Chronique
5% de croissance, et après ?
Il ne faut pas choisir entre croissance et partage : créer d’abord plus de richesse, puis construire des mécanismes pour que tous en bénéficient.
Pendant des années, le Maroc a couru après la croissance. Et le voilà enfin qu’il commence à la rattraper. Les chiffres de la première moitié de l’année sont bons et les prévisions pour le reste de l’exercice le sont davantage.
Après des années où franchir la barre des 3% relevait presque de l’ambition nationale, l’économie marocaine semble désormais capable de viser plus haut. La croissance s’accélère, portée par l’investissement, les infrastructures, l’industrie, le tourisme, les exportations et, lorsque le ciel accepte de collaborer comme cette année, par l’agriculture.

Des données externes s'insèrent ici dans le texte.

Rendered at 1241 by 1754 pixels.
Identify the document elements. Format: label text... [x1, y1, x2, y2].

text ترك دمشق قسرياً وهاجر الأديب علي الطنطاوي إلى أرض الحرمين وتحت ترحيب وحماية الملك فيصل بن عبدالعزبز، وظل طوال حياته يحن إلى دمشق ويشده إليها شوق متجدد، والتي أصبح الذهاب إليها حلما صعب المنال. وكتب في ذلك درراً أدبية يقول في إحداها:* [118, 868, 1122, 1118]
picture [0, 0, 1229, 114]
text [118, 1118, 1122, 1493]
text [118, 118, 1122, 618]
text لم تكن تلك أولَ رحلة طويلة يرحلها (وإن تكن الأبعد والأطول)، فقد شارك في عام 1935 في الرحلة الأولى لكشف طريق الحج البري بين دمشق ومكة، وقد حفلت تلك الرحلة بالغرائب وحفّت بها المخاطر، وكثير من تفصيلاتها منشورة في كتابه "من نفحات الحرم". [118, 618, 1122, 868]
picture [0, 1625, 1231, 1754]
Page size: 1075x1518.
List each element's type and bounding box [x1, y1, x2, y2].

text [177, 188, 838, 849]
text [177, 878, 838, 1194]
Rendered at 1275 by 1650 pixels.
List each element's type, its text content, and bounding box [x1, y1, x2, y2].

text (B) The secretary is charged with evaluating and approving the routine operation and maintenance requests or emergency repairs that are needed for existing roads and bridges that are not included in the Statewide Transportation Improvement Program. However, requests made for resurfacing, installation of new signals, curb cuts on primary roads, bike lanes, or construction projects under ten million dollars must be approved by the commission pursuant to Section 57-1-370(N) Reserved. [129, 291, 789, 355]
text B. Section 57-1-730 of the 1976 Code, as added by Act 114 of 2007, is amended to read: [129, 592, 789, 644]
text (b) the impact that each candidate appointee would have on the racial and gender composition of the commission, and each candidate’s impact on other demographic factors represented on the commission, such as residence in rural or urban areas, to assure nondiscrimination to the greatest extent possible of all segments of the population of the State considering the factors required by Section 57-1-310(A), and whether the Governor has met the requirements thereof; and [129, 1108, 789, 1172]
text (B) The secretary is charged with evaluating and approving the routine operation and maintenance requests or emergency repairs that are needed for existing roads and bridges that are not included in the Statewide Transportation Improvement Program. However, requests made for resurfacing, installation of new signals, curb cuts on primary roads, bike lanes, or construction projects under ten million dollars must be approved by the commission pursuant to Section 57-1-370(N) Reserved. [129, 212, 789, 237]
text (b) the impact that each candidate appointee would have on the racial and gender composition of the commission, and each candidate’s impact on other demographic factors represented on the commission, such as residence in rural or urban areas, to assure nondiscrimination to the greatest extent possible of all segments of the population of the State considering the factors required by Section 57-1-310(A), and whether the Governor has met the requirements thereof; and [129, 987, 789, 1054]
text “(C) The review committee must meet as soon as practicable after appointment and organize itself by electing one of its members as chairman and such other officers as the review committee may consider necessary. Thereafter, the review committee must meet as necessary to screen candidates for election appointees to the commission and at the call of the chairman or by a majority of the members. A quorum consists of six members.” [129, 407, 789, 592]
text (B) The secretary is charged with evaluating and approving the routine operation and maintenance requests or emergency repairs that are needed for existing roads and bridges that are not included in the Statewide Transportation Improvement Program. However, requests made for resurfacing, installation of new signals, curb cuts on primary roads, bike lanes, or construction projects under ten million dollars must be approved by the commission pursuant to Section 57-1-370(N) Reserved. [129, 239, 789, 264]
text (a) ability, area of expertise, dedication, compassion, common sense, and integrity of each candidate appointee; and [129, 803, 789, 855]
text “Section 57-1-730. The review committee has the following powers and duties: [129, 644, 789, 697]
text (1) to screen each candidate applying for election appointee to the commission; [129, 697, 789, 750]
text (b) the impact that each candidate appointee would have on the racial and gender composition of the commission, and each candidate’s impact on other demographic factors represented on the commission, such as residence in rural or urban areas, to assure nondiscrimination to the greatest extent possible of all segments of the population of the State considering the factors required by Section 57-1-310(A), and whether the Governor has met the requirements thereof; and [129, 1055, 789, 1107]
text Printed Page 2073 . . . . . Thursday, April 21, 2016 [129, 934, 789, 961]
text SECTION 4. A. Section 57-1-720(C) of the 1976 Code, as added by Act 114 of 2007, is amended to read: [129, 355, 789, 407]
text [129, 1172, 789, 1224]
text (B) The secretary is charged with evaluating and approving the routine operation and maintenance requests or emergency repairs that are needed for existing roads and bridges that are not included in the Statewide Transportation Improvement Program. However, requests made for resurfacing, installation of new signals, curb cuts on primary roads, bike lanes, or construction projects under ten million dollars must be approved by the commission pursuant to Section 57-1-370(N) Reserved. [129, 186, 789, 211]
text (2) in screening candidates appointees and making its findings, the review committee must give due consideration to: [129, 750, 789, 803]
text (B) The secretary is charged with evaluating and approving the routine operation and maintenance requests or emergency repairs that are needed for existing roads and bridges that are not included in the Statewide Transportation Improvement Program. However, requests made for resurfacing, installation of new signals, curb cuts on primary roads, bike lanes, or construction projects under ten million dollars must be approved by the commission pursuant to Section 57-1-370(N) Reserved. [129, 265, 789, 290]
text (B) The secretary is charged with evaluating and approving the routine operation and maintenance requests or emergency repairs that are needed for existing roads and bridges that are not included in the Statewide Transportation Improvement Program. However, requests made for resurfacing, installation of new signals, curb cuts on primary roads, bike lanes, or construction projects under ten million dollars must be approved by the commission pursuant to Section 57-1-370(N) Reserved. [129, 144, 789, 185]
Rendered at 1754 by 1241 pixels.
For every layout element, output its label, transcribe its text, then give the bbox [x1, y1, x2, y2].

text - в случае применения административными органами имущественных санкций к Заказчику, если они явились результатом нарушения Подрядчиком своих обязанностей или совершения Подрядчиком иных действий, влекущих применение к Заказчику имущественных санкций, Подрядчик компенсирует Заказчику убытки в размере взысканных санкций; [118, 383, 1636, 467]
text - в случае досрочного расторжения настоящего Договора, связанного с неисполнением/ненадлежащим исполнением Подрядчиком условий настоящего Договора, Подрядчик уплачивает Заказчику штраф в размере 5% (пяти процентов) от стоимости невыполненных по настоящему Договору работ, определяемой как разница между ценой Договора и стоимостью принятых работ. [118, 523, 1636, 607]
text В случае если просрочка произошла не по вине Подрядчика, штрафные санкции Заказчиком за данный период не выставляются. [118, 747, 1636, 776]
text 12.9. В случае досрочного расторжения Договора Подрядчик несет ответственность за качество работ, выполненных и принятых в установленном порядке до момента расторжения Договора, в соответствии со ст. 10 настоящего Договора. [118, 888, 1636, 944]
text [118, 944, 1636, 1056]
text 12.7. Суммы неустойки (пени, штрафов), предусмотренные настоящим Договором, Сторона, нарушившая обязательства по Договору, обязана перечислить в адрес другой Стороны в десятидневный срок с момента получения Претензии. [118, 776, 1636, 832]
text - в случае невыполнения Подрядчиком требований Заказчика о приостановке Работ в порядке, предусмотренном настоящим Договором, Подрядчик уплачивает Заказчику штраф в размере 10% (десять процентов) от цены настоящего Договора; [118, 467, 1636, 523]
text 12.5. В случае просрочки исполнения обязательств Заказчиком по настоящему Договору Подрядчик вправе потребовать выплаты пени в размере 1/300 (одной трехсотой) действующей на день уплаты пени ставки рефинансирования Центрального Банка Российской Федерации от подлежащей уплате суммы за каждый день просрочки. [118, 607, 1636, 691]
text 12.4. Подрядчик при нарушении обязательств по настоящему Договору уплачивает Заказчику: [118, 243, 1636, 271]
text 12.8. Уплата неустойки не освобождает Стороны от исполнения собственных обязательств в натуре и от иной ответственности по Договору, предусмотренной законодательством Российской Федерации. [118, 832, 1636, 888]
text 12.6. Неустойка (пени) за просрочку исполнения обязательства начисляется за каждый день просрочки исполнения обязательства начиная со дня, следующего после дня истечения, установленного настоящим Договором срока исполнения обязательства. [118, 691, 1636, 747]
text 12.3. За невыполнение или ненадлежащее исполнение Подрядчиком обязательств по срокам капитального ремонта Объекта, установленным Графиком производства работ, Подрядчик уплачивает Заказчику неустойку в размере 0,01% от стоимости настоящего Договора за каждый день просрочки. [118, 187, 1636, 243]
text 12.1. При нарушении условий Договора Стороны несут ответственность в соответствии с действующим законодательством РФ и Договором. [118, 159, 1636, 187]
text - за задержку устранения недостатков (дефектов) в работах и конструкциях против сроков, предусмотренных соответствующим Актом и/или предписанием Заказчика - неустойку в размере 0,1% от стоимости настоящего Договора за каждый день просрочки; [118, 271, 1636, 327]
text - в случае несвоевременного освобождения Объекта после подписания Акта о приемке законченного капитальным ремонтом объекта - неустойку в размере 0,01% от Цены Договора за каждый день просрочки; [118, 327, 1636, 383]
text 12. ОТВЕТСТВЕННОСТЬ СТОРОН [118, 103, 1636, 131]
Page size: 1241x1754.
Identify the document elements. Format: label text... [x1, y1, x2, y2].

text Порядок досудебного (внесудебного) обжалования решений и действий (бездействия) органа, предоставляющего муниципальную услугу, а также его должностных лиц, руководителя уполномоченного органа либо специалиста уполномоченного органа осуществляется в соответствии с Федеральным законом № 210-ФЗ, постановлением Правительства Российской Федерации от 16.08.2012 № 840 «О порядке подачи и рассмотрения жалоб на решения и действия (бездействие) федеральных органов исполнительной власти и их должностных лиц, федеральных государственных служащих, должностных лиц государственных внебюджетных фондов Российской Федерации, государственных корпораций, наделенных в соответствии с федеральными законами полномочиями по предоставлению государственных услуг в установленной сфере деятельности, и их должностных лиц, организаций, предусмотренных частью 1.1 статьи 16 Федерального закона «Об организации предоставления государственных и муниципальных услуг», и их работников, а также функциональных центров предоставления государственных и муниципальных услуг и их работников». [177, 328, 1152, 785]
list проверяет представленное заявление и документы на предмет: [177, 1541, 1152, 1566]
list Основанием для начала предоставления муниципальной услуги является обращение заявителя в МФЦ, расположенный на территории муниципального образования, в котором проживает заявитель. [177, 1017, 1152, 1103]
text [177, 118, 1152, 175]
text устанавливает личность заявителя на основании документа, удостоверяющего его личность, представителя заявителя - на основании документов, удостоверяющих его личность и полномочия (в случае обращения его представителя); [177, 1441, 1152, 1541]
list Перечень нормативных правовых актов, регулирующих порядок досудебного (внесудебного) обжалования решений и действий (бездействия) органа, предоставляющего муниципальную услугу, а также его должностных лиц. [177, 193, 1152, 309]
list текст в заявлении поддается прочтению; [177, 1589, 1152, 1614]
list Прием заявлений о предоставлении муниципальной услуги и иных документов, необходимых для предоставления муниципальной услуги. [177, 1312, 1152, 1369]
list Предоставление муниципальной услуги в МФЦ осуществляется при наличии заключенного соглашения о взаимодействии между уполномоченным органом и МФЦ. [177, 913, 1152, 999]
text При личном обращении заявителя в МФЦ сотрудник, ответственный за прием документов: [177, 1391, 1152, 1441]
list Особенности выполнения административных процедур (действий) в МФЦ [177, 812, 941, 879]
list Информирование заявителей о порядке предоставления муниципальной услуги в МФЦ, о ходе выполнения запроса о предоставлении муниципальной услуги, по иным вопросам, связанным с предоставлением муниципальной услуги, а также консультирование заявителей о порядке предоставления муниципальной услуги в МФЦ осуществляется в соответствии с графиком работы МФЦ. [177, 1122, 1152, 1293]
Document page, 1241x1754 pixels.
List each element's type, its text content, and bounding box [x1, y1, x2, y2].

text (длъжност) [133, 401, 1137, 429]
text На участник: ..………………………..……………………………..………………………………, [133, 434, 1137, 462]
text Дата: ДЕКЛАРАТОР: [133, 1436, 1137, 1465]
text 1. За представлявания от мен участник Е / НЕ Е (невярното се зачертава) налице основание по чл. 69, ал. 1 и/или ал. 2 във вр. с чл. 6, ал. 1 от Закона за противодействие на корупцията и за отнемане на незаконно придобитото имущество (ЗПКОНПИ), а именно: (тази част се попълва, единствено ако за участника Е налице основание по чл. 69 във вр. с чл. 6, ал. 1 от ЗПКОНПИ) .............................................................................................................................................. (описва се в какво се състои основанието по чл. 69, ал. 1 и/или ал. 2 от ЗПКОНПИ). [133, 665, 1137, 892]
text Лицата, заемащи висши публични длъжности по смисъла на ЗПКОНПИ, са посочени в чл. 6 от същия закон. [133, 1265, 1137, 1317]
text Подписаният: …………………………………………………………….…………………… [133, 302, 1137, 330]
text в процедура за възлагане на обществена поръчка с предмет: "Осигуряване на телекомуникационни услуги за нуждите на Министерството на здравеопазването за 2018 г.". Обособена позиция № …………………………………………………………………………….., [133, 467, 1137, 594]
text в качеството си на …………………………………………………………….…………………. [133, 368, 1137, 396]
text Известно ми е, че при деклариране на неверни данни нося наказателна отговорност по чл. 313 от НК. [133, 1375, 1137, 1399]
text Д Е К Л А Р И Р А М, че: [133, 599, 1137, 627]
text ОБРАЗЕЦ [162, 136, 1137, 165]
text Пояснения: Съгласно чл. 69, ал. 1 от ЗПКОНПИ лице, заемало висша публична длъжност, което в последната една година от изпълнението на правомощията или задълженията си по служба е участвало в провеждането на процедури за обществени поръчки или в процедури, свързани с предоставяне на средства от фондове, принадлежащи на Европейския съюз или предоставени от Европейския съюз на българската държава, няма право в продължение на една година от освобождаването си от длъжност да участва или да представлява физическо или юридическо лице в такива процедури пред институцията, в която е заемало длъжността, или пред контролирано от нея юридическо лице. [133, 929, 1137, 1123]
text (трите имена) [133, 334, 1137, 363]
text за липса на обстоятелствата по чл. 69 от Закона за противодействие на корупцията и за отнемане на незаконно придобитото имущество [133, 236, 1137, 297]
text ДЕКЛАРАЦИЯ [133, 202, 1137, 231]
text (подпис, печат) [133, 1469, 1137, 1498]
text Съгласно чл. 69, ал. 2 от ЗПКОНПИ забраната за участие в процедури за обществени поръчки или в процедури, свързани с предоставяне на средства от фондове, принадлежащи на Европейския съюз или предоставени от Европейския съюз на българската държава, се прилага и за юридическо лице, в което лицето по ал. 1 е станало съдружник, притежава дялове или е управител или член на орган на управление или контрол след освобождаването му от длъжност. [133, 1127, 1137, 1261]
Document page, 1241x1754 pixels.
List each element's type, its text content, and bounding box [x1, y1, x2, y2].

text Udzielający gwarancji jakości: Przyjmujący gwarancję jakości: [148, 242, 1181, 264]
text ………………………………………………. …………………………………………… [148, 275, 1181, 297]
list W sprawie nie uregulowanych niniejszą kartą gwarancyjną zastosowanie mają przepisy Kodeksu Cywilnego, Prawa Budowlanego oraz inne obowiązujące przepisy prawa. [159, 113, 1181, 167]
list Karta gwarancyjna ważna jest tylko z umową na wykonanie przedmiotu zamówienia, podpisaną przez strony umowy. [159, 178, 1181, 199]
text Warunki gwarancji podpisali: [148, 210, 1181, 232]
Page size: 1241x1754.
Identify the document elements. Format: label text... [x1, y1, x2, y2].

La fourchette de 5 à 6% revient désormais dans toutes les prévisions. Et il faut s’en réjouir. Dans une économie mondiale qui avance avec une guerre ici, une crise commerciale là et quelques droits de douane supplémentaires entre les deux, afficher une telle dynamique n’a rien d’anodin.
Mais personne ne reçoit 5 ou 6% de PIB supplémentaire sur son compte bancaire à la fin du mois. Et c’est là que les choses sérieuses commencent. Car la croissance est un drôle d’animal. Tout le monde la réclame lorsqu’elle n’est pas là. Mais lorsqu’elle arrive, une question autrement plus compliquée se pose : qui en profite, comment et à quelle vitesse ?
Un pays peut afficher une forte progression de son PIB pendant qu’un jeune diplômé cherche toujours son premier emploi.
Une entreprise peut annoncer des bénéfices record pendant qu’une PME peine encore à obtenir un crédit. Les investissements peuvent battre des records pendant qu’une famille continue de compter ses dépenses à partir du 15 du mois.
Cela ne signifie pas que la croissance est fausse. Cela signifie simplement qu’elle ne se diffuse jamais toute seule. Le PIB mesure la richesse produite dans un pays. Il ne mesure ni le sentiment de richesse, ni la sécurité économique, ni la facilité avec laquelle on trouve un emploi, achète un logement ou met de l’argent de côté. C’est peut-être le grand défi économique du Maroc.
Pendant longtemps, la priorité était de construire. Des routes, des ports, des zones industrielles, des centrales électriques, des lignes à grande vitesse, des infrastructures hydrauliques. Il fallait connecter le pays, attirer les capitaux, créer des plateformes industrielles, préparer l’avenir.
Ce travail continue. Et il doit continuer. Mais une infrastructure ne produit véritablement de la prospérité que lorsqu’elle commence à irriguer le reste de l’économie. Une autoroute ne vaut pas seulement ce qu’elle coûte à construire.
Elle vaut les entreprises qu’elle permet d’installer, les marchandises qu’elle fait circuler, les emplois qu’elle contribue à créer. Un port n’est pas seulement un investissement comptabilisé dans les actifs nationaux.
Il devient une machine à produire de la valeur lorsqu’une industrie entière se développe autour de lui.
La croissance fonctionne de la même manière. Il faut des tuyaux pour la faire circuler. Ces tuyaux s’appellent l’emploi, les salaires, la productivité, les PME, la concurrence, la formation, le financement et la mobilité sociale.
Une économie peut créer énormément de valeur sans que celle-ci se diffuse suffisamment. À l’inverse, elle ne peut pas durablement distribuer une richesse qu’elle ne produit pas.
C’est toute la difficulté du débat : il ne s’agit pas de choisir entre croissance et partage. Il faut d’abord créer davantage de richesse, puis construire les mécanismes qui permettent au plus grand nombre d’y participer.
Avec les perspectives de croissance qui se profilent pour les prochaines années, le Maroc pourrait ainsi être en train de changer de problème économique. Et, au fond, c’est plutôt une bonne nouvelle.
Le défi n’est plus seulement de savoir comment atteindre 6% de croissance. Il est de savoir comment transformer ces points de PIB en davantage d’emplois, de revenus, d’entreprises qui grandissent, de familles qui épargnent plus et de jeunes qui peuvent se projeter.
Car un pays ne devient pas prospère le jour où son PIB augmente. Il le devient lorsque cette croissance finit par se voir ailleurs que dans les tableaux de la comptabilité nationale: dans une fiche de paie, des créations d’emploi, des entreprises qui changent d’échelle, des familles qui réussissent à consommer plus et à mettre de l’argent de côté.
Et peut-être, surtout, lorsqu’un jeune recommence à croire que l’ascenseur fonctionne. La croissance est peut-être enfin là. Il reste maintenant à bien lui baliser la route pour bien circuler.